Mid-tenancy documentation. Keep date-stamped records of every rent receipt, every habitability request, every notice served. The day you need them in court is too late to start.
04Strategy
What an everyday landlord should actually do here
If you own one to four units in Middle Point: hire a property manager who knows the local court. The pricing differential between self-managing and hiring out is small relative to the cost of one botched eviction in a VERY LOW tier market. If you own five or more: build relationships with a local landlord-side attorney before you need one, since retainer fees are negligible compared to emergency-rate billing when an eviction is already moving.
The avoidable mistakes here are all upstream of the filing: weak screening, an informal lease, sloppy rent receipts, and notice templates pulled off the internet that don't match Ohio's statutory language. Fix those four, and most cases settle or default. Skip them, and a $3,940 all-in fight is the realistic worst case.
04bPractical traps
Local traps to avoid in Middle Point
Trap · 1.1/10
The 3.4/10 score weighs nine sub-factors including political climate, court bias, supply constraint, and tenant organizing strength. Middle Point's rent-control-risk sub-score is 1.1/10, driven by state preemption and market dynamics.
05FAQ
Frequently asked questions
Q1
What is the most common reason for eviction in Middle Point?
The vast majority of evictions in Middle Point, like most places, are due to non-payment of rent. While other lease violations can lead to eviction, missed rent payments are the primary driver.
Q2
Can I charge late fees in Middle Point?
Yes, you can charge reasonable late fees in Middle Point, provided they are clearly stated in your lease agreement. There's no specific state cap on late fees in Ohio, but they must be reasonable and not punitive.
Q3
Do I need a lawyer for an eviction in Middle Point?

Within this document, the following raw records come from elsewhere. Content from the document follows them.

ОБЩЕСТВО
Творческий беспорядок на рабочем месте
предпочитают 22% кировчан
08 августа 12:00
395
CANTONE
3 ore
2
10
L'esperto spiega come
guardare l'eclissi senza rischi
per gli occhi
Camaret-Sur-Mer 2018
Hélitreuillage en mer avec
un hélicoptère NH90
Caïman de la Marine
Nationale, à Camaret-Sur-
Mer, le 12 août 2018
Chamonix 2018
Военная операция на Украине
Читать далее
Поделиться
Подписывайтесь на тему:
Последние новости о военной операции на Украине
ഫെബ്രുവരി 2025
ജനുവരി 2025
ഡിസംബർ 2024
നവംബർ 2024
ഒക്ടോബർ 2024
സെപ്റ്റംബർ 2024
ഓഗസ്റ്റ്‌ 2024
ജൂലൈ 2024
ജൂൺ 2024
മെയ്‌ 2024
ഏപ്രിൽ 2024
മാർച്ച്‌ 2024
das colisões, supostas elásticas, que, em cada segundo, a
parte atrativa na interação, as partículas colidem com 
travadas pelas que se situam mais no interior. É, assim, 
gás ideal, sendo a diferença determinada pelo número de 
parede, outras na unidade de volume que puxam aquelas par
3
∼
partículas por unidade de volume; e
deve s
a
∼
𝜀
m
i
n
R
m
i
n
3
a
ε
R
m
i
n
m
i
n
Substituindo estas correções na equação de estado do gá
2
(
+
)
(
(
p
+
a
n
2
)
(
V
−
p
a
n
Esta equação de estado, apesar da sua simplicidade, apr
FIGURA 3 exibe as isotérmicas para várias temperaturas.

You are not legally required to have a lawyer for an eviction in Ohio, but it's highly recommended, especially if it's your first time or if the tenant contests the eviction. Mistakes in procedure can be costly. For local guidance, see the Van Wert County eviction guide.
Q4
What if my tenant claims a habitability issue to avoid eviction?
Tenants in Ohio have the right to a habitable living space. If a tenant raises a legitimate habitability issue, you must address it promptly. However, they cannot simply withhold rent without following specific legal procedures, which usually involve giving you written notice and a reasonable time to repair. If they try to use a repair issue to avoid eviction for non-payment, consult an attorney.
Q5
Is there rent control in Middle Point, OH?
No, there is no rent control in Middle Point or anywhere else in Ohio. Ohio has a statewide prohibition against rent control, as detailed in our Ohio rent control rules. You are generally free to set market rates for your rentals.
A 2/10 places Middle Point in the 11th percentile of Ohio cities on the Eviction Risk Score index. The score is the average of the nine sub-axes, all calibrated on a national 1 to 10 scale where 1 is most landlord-friendly and 10 is most tenant-protective. The 50-year reconstruction shows this score has climbed steadily since 1976, a structural drift driven by court-calendar growth, rent-control adoption, and the rise of tenant-side legal aid. The trajectory matters more than the snapshot: the score is the climate, not the weather.
Cities with similar eviction risk to Middle Point (2/10)
Same risk band nationally · click any city for its full breakdown.